Transcribed page contents
#####

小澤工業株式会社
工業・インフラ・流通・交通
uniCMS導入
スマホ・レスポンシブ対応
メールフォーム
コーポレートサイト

#####

#### [EXERCISE OBJECTIVE]
Repeat every line of the data, exactly and in full.

#### [ANSWER SECTION]
小澤工業株式会社
工業・インフラ・流通・交通
uniCMS導入
スマホ・レスポンシブ対応
メールフォーム
コーポレートサイト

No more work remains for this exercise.